In the entries below, find every line with "shoulder" and copy it.

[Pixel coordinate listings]
+ + + +

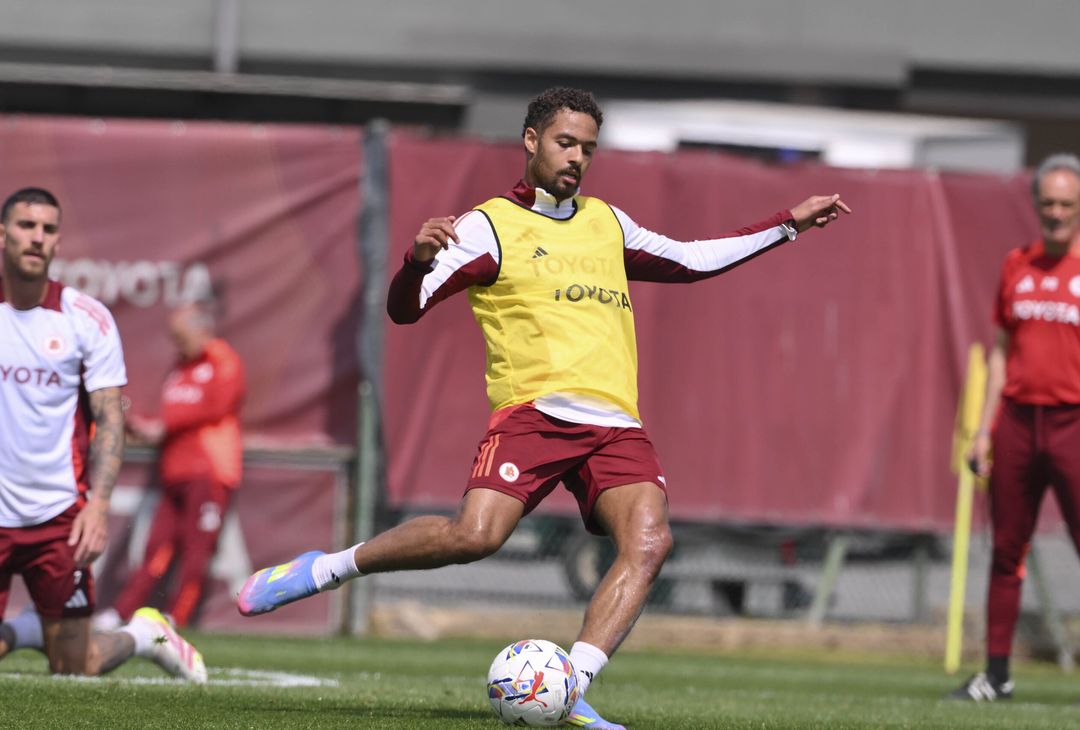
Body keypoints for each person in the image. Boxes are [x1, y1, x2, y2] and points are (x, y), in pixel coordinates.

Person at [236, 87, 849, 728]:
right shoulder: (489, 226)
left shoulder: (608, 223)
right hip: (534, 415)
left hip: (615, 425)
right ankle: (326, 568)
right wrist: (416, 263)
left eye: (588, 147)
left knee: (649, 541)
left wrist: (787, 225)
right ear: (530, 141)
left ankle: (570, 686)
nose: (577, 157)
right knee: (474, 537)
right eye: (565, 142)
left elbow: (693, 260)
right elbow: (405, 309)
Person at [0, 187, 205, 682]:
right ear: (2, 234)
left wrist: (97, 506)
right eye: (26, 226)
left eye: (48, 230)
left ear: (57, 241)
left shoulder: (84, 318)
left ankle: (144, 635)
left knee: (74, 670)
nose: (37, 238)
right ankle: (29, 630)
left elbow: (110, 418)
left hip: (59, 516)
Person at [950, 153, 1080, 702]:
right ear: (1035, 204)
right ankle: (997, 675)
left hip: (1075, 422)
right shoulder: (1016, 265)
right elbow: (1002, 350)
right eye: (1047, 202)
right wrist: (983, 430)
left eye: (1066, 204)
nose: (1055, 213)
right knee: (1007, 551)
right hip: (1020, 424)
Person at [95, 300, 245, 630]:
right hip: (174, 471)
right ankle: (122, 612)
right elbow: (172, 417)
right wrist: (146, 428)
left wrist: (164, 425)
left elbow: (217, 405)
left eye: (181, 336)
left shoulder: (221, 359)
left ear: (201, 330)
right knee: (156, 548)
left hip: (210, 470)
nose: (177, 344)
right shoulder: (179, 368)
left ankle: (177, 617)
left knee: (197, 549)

+ + + +

*Answer to this problem:*
right shoulder: (489, 226)
left shoulder: (608, 223)
left shoulder: (84, 318)
right shoulder: (1016, 265)
left shoulder: (221, 359)
right shoulder: (179, 368)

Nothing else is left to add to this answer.